Was für ein Spiel! 120 Minuten pure Spannung. Zwei Teams mit verschiedenen Spielphilosophien treffen aufeinander und neutralisieren sich gegenseitig. Die Schweizer agierten mit purer Leidenschaft und gingen keinem Zweikampf aus dem Weg, die Argentinier zeigten sich in defensiver als auch in läuferischer Hinsicht verbessert, dennoch ließen sie aufgrund des disziplinierten Spiels der Schweizer die Glanzmomente aus. Erst ein Fehler in der 118. Spielminute ermöglichte den Argentiniern den Siegtreffer durch Di María, welcher nach einem tollen Solo von Lionel Messi nach einem Ballverlust von Lichtsteiner entstand. Schweiz hatte zwar noch in der Nachspielzeit der Verlängerung zwei hochkarätige Torchancen, das Glück allerdings war auf der Seite der Argentinier.
Die Schweiz macht es wie der Iran – nur besser!

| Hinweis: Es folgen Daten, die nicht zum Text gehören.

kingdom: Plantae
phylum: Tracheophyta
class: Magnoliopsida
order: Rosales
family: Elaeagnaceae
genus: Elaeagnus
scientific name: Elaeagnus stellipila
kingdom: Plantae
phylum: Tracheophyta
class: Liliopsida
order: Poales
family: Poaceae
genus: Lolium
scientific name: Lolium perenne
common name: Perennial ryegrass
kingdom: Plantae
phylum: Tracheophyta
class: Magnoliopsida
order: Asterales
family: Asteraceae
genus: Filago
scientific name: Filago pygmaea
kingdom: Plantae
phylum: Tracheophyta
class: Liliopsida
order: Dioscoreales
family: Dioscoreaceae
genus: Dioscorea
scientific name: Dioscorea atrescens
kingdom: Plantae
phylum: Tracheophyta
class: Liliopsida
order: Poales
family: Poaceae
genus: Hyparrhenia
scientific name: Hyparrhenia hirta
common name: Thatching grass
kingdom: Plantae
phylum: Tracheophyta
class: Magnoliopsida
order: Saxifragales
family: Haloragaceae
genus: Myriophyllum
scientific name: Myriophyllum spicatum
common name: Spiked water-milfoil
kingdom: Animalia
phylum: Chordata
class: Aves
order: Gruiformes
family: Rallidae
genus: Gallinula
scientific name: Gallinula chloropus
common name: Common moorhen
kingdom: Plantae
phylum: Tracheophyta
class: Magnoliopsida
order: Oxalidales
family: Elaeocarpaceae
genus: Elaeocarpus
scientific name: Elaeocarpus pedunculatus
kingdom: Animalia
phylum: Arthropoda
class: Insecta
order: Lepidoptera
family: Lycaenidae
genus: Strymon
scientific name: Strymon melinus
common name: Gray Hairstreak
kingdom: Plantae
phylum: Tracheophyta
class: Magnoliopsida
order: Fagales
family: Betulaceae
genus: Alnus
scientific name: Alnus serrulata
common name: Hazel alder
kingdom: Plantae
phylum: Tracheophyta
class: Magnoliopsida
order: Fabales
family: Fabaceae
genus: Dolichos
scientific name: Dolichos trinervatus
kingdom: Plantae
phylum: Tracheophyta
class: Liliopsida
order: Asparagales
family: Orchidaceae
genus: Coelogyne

Messi, Higuaín, Di María, Lavezzi – was war das für eine Offensive, mit der die Argentinier starteten? Definitiv eine starke und die galt es zu neutralisieren. Im 4-4-2 oder auch im 4-4-1-1-System standen die Akteure von Trainer-Legende Ottmar Hitzfeld hinter der Kugel, die sich die meiste Zeit in den Reihen der Argentinier aufhielt. Das Zentrum wurde dichtgemacht, sodass Argentinien meist auf die Außenpositionen ausweichen musste. Sowohl Di María als auch Lavezzi waren in ständiger Bewegung und hielten sich meist auf der Außenbahn auf. Die Abwehrreihe der Schweiz ließ sich trotzdem nicht auseinanderziehen, da die bemühten Mittelfeldspieler die Außenspieler gemeinsam mit einem Außenverteidiger doppelten. Nach Ballgewinn aufseiten der Schweiz drückten sie auf das Gaspedal. Nur Ungenauigkeiten und ein verbessertes Gegenpressing der Argentinier sorgten dafür, dass nicht mehr passiert ist. Dennoch gehörten die besten Chancen in der ersten Halbzeit den Mitteleuropäern. Shaqiri, der im letzten Gruppenspiel gegen Honduras einen Hattrick erzielte, war beide Male an diesen hochgefährlichen Aktionen beteiligt. Einmal setzte er sich auf der rechten Außenbahn durch und spielte den Pass in den Rückraum zu Xhaka. Dieser schließt ab und Romero, der in der abgelaufenen Saison nur neun Spiele für den AS Monaco bestritt, pariert hervorragend mit dem Fuß. Der Nachschuss stellte für ihn keine Gefahr dar. Etwas später dann eine weitere Top-Chance. Nach misslungener Hereingabe von Lavezzi schalten die Schweizer schnell um, der Ball kommt zu Shaqiri und er schickt Drmic. Romero läuft raus, bleibt dann doch stehen. Und was macht Drmic? Er lupft den Ball, Romero hat die Kugel sicher. Da war definitiv mehr drin gewesen und die Nationalmannschaft der Schweiz ging nur mit einem Unentschieden in die Halbzeitpause. Das offensive Spiel der Argentinier wurde gut neutralisiert. Nur selten kamen Messi und Co. gefährlich vor das Gehäuse von Benaglio, und wenn es so weit kam, waren es am Ende ungefährliche Torabschlüsse. Weil es spielerisch bei den ‘Gauchos’ nicht klappte, waren es meist die Standards, die für mehr Gefahr sorgten. Aber auch die Schweiz bereitete sich gut darauf vor und verteidigte auch diese stark.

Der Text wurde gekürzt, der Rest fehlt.